## SOURCE MATERIAL
———
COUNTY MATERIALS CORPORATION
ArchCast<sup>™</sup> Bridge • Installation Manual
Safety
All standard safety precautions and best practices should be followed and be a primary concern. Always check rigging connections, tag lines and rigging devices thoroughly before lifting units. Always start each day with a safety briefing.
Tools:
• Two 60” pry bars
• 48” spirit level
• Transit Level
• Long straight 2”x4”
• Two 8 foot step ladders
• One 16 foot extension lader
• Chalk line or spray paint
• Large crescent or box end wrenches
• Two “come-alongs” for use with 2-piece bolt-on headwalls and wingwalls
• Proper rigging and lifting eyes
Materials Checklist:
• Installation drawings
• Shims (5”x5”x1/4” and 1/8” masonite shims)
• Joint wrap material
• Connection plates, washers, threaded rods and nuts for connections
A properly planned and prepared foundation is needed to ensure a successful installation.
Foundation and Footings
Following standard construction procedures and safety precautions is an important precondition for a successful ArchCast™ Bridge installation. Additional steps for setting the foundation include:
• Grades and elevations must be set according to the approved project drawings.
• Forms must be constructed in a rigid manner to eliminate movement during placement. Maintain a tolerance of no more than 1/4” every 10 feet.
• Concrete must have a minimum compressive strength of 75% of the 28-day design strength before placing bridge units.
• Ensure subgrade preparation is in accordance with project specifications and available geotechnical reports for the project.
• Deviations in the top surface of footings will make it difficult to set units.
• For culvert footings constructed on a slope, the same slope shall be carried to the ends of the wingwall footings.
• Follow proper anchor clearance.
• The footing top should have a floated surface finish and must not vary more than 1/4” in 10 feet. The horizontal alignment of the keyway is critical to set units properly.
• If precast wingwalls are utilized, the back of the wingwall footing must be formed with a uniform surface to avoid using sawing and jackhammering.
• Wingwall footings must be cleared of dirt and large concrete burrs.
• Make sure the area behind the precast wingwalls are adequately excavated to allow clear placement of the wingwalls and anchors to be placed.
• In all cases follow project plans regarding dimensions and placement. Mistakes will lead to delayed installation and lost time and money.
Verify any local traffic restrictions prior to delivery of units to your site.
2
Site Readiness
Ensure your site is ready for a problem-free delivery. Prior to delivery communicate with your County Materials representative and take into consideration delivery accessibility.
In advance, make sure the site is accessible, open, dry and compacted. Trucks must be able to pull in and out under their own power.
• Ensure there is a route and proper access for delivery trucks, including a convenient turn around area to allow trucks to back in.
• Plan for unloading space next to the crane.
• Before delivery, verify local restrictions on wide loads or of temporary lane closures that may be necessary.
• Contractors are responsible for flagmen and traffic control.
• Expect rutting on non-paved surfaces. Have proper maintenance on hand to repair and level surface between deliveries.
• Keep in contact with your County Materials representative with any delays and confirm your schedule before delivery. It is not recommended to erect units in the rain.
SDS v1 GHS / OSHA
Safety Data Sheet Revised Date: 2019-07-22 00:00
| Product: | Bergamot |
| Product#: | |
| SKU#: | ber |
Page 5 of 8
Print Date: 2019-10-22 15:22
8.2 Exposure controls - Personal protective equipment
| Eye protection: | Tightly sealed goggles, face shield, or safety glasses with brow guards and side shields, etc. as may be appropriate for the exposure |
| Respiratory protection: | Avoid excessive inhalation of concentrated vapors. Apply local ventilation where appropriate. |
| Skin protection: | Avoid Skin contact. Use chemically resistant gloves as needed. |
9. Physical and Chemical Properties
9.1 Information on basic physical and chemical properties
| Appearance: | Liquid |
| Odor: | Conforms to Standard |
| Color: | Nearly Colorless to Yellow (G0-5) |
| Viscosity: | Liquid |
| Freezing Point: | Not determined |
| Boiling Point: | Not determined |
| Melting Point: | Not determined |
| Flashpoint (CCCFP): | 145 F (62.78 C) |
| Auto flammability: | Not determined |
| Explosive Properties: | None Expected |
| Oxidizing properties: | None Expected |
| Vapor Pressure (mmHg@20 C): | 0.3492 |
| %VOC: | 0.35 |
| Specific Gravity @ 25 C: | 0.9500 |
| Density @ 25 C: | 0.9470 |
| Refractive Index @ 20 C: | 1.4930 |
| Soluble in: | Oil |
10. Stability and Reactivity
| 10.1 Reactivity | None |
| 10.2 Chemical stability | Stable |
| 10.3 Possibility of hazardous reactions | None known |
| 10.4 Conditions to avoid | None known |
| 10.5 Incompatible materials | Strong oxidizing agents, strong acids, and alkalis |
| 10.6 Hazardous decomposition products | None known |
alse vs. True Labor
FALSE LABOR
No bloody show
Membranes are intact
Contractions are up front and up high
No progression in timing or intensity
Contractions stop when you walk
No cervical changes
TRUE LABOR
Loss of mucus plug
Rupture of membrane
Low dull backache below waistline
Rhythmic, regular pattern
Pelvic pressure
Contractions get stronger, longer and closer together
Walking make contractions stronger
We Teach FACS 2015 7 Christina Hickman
———
All of the data needs to be repeated exactly.

COUNTY MATERIALS CORPORATION
ArchCast<sup>™</sup> Bridge • Installation Manual
Safety
All standard safety precautions and best practices should be followed and be a primary concern. Always check rigging connections, tag lines and rigging devices thoroughly before lifting units. Always start each day with a safety briefing.
Tools:
• Two 60” pry bars
• 48” spirit level
• Transit Level
• Long straight 2”x4”
• Two 8 foot step ladders
• One 16 foot extension lader
• Chalk line or spray paint
• Large crescent or box end wrenches
• Two “come-alongs” for use with 2-piece bolt-on headwalls and wingwalls
• Proper rigging and lifting eyes
Materials Checklist:
• Installation drawings
• Shims (5”x5”x1/4” and 1/8” masonite shims)
• Joint wrap material
• Connection plates, washers, threaded rods and nuts for connections
A properly planned and prepared foundation is needed to ensure a successful installation.
Foundation and Footings
Following standard construction procedures and safety precautions is an important precondition for a successful ArchCast™ Bridge installation. Additional steps for setting the foundation include:
• Grades and elevations must be set according to the approved project drawings.
• Forms must be constructed in a rigid manner to eliminate movement during placement. Maintain a tolerance of no more than 1/4” every 10 feet.
• Concrete must have a minimum compressive strength of 75% of the 28-day design strength before placing bridge units.
• Ensure subgrade preparation is in accordance with project specifications and available geotechnical reports for the project.
• Deviations in the top surface of footings will make it difficult to set units.
• For culvert footings constructed on a slope, the same slope shall be carried to the ends of the wingwall footings.
• Follow proper anchor clearance.
• The footing top should have a floated surface finish and must not vary more than 1/4” in 10 feet. The horizontal alignment of the keyway is critical to set units properly.
• If precast wingwalls are utilized, the back of the wingwall footing must be formed with a uniform surface to avoid using sawing and jackhammering.
• Wingwall footings must be cleared of dirt and large concrete burrs.
• Make sure the area behind the precast wingwalls are adequately excavated to allow clear placement of the wingwalls and anchors to be placed.
• In all cases follow project plans regarding dimensions and placement. Mistakes will lead to delayed installation and lost time and money.
Verify any local traffic restrictions prior to delivery of units to your site.
2
Site Readiness
Ensure your site is ready for a problem-free delivery. Prior to delivery communicate with your County Materials representative and take into consideration delivery accessibility.
In advance, make sure the site is accessible, open, dry and compacted. Trucks must be able to pull in and out under their own power.
• Ensure there is a route and proper access for delivery trucks, including a convenient turn around area to allow trucks to back in.
• Plan for unloading space next to the crane.
• Before delivery, verify local restrictions on wide loads or of temporary lane closures that may be necessary.
• Contractors are responsible for flagmen and traffic control.
• Expect rutting on non-paved surfaces. Have proper maintenance on hand to repair and level surface between deliveries.
• Keep in contact with your County Materials representative with any delays and confirm your schedule before delivery. It is not recommended to erect units in the rain.
SDS v1 GHS / OSHA
Safety Data Sheet Revised Date: 2019-07-22 00:00
| Product: | Bergamot |
| Product#: | |
| SKU#: | ber |
Page 5 of 8
Print Date: 2019-10-22 15:22
8.2 Exposure controls - Personal protective equipment
| Eye protection: | Tightly sealed goggles, face shield, or safety glasses with brow guards and side shields, etc. as may be appropriate for the exposure |
| Respiratory protection: | Avoid excessive inhalation of concentrated vapors. Apply local ventilation where appropriate. |
| Skin protection: | Avoid Skin contact. Use chemically resistant gloves as needed. |
9. Physical and Chemical Properties
9.1 Information on basic physical and chemical properties
| Appearance: | Liquid |
| Odor: | Conforms to Standard |
| Color: | Nearly Colorless to Yellow (G0-5) |
| Viscosity: | Liquid |
| Freezing Point: | Not determined |
| Boiling Point: | Not determined |
| Melting Point: | Not determined |
| Flashpoint (CCCFP): | 145 F (62.78 C) |
| Auto flammability: | Not determined |
| Explosive Properties: | None Expected |
| Oxidizing properties: | None Expected |
| Vapor Pressure (mmHg@20 C): | 0.3492 |
| %VOC: | 0.35 |
| Specific Gravity @ 25 C: | 0.9500 |
| Density @ 25 C: | 0.9470 |
| Refractive Index @ 20 C: | 1.4930 |
| Soluble in: | Oil |
10. Stability and Reactivity
| 10.1 Reactivity | None |
| 10.2 Chemical stability | Stable |
| 10.3 Possibility of hazardous reactions | None known |
| 10.4 Conditions to avoid | None known |
| 10.5 Incompatible materials | Strong oxidizing agents, strong acids, and alkalis |
| 10.6 Hazardous decomposition products | None known |
alse vs. True Labor
FALSE LABOR
No bloody show
Membranes are intact
Contractions are up front and up high
No progression in timing or intensity
Contractions stop when you walk
No cervical changes
TRUE LABOR
Loss of mucus plug
Rupture of membrane
Low dull backache below waistline
Rhythmic, regular pattern
Pelvic pressure
Contractions get stronger, longer and closer together
Walking make contractions stronger
We Teach FACS 2015 7 Christina Hickman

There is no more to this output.